Wednesday, July 12, 2017

Cleave Poetry

By Editor in Chief Mary Bast

Typically for these blog posts, I search the web for lessons and links relevant to the work we've published. And as a poet I've experimented with poems broken into parts. But I've only found one site that refers to these as "cleave" poems. The Cleave hasn't been active since 2010, but I like the description there of "a poem that is really three poems:"
  • two parallel vertical poems (left and right)
  • a third horizontal poem that fuses the vertical poems
The verb "cleave" is a perfect label, with its two opposite meanings: (1) "to sever or divide along a natural grain or line" and (2) "to stick fast, to become strongly involved or emotionally attached to."

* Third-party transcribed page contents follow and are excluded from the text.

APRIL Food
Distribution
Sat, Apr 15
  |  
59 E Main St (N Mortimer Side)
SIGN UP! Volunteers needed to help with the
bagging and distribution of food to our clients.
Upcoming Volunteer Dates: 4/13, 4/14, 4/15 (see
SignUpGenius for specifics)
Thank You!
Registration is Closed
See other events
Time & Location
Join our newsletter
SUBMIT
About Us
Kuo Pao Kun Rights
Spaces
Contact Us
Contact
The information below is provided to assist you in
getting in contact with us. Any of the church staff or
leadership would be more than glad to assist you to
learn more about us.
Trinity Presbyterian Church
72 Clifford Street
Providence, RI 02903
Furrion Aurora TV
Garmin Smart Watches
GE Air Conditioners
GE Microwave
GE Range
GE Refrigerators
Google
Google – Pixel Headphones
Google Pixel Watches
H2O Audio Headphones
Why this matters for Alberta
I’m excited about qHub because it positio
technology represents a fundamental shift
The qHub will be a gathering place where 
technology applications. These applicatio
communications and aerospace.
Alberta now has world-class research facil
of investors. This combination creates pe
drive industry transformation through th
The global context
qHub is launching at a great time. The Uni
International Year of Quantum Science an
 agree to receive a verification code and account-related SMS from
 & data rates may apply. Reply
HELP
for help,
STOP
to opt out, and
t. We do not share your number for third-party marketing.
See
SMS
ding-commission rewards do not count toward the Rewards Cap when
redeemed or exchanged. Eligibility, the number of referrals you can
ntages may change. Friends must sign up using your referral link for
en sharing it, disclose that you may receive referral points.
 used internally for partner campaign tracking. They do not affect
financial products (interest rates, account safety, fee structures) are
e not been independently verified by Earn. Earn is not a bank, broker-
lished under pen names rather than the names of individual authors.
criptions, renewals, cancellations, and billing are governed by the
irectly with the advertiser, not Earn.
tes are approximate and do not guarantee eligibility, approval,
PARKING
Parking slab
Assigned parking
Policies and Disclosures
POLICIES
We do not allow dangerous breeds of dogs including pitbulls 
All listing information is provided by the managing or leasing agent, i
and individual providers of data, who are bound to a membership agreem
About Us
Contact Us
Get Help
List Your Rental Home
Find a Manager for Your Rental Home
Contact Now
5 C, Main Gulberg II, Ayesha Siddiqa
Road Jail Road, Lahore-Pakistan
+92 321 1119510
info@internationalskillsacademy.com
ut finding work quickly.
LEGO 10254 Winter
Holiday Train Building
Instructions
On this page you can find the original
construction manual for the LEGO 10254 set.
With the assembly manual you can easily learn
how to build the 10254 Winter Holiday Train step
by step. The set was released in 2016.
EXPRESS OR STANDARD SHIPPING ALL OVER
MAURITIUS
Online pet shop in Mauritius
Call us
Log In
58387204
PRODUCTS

Last year's Poetry Editor Kaye Linden and I particularly love Jacob Trask's "Splintered" (Bacopa Literary Review 2016) because it does all of the above, and also reflects upon itself in its title and its shape:
                Splintered

     the crack   in the frame
      is thin   almost nonexistent
    it runs   parallels
  from top   peak
    of jamb   too far
        almost   impossibly
   to the floor   it's in my head
    only through   this determined
     observation   everything
              all of it   the thought of it even
has been found   scarred, maybe
 deeply fractured   broken

Jacob Trask is a graduate student studying English with a focus in creative writing, The College at Brockport, State University of New York.